Blink and you’ll miss this electron: super-fast molecule snapshot

Scientists have found a new way of observing electrons – an astonishing feat given the speeds they move at.

Electrons are subatomic particles which move around the much larger atom nucleus. They travel at the speed of attoseconds – one quintillionth of a second. There are about twice as many attoseconds in a second as there have been seconds since the beginning of the universe.

The German and US team used powerful lasers to observe the electron’s behaviour when the water molecule it belongs to is hit with an X-ray.

“Until now, radiation chemists could only resolve events at the picosecond timescale, a million times slower than an attosecond,” says Linda Young, a distinguished fellow at the Argonne National Laboratory, US.

“It’s kind of like saying ‘I was born and then I died.’ You’d like to know what happens in between. That’s what we are now able to do.”

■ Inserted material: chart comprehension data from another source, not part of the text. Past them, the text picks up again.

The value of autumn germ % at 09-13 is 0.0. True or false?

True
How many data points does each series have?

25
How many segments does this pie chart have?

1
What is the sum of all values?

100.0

The researchers, who initially set out to study ionising radiation in nuclear waste, are hoping their achievement will help them to better understand how radiation influences molecules.

The study is published in Science.

The researchers used an X-ray free electron laser to examine electrons in a flat, thin sheet of water. Their technology, at the SLAC National Accelerator Laboratory, leans on research that won the 2023 Nobel Prize in Physics for observing things at attosecond pace.

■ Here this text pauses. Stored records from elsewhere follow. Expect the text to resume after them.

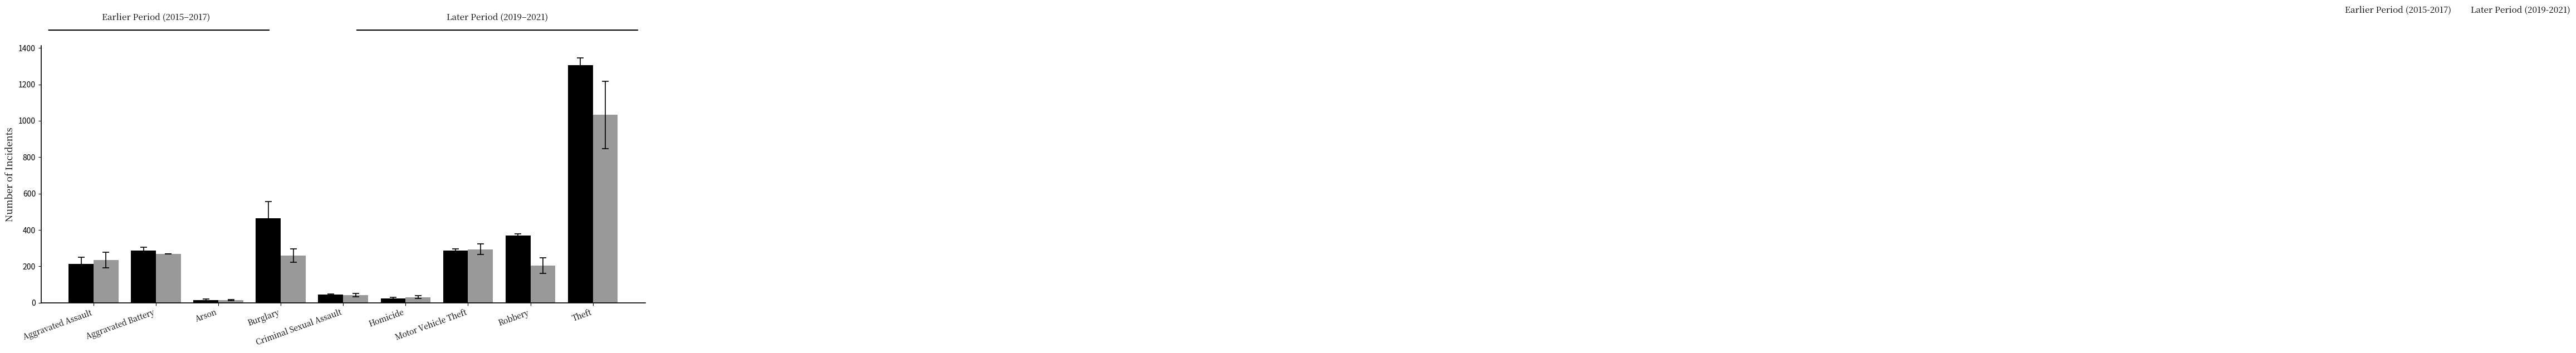

What is the greatest value displayed?

1306.3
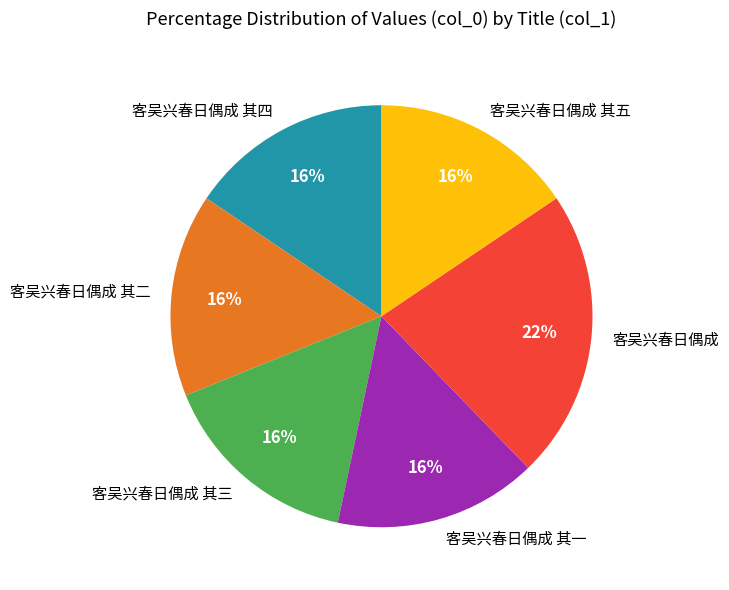

Do 客吴兴春日偶成 其四 and 客吴兴春日偶成 其五 together represent more than half of the pie?

No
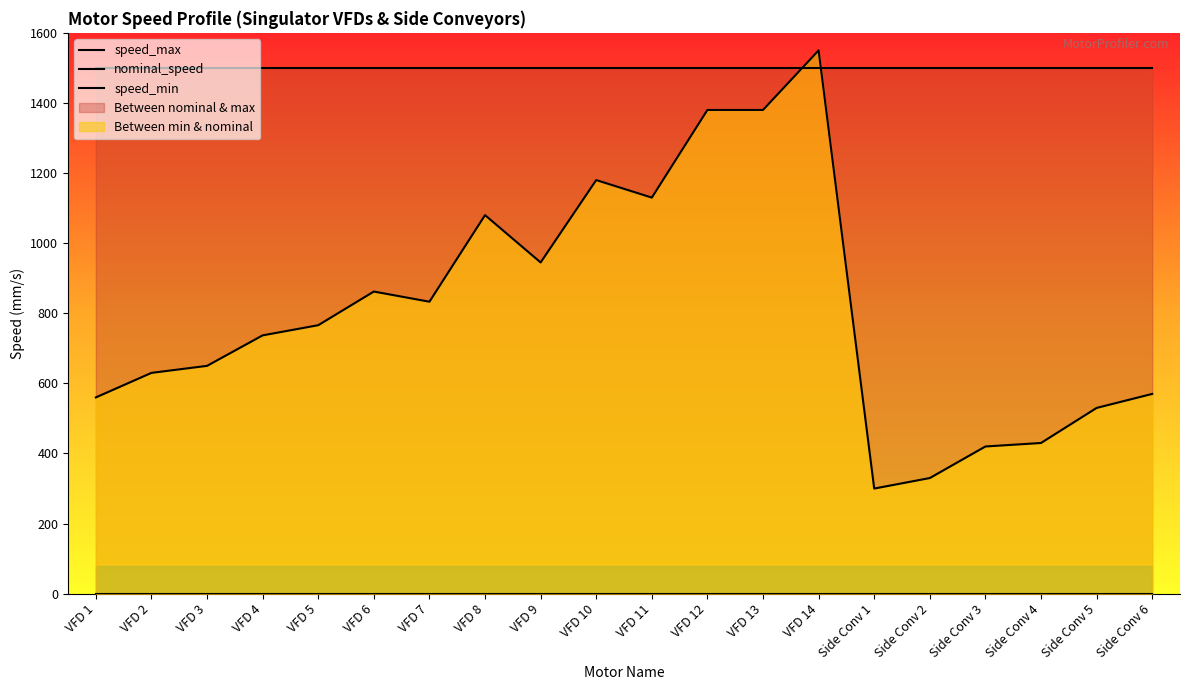

True or false: speed_min and speed_max intersect in this chart.

False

Thin sheet of water close up
To record the movement of electrons excited by X-ray radiation, scientists create a thin, approximately 1 centimeter-wide, sheet of liquid water as a target for the X-ray beam. Credit: Emily Nienhuis | Pacific Northwest National Laboratory

“We now have a tool where, in principle, you can follow the movement of electrons and see newly ionised molecules as they’re formed in real-time,” says Young.

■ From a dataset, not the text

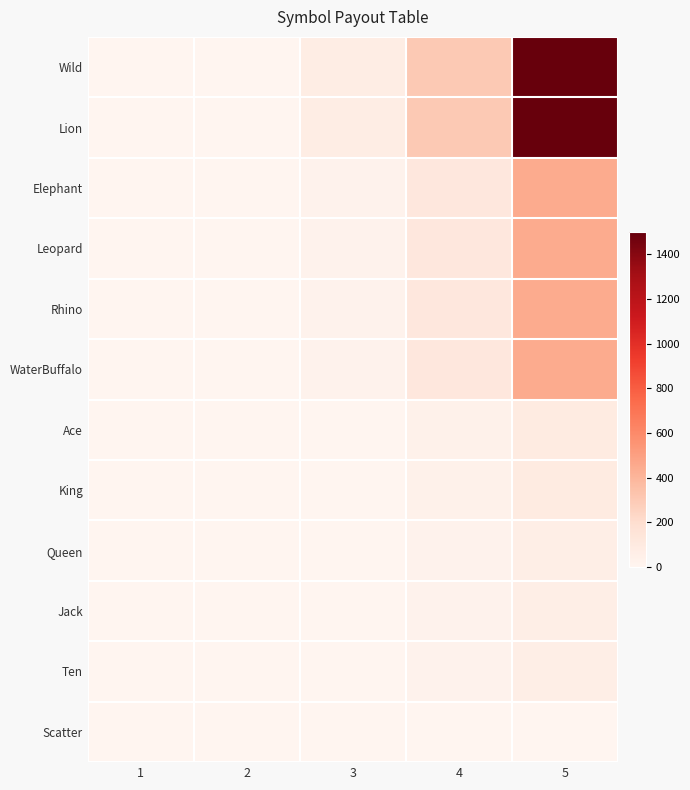

Which has a higher value, 2 or 3?

3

They were able to spot electrons absorbing X-rays and becoming more excited, before the bigger atomic nucleus sprang into action.

As well as providing proof-of-concept, the research helped to explain perplexing X-ray signals seen in previous water experiments.

“Basically, what people were seeing in previous experiments was the blur caused by moving hydrogen atoms,” says Young. “We were able to eliminate that movement by doing all of our recording before the atoms had time to move.”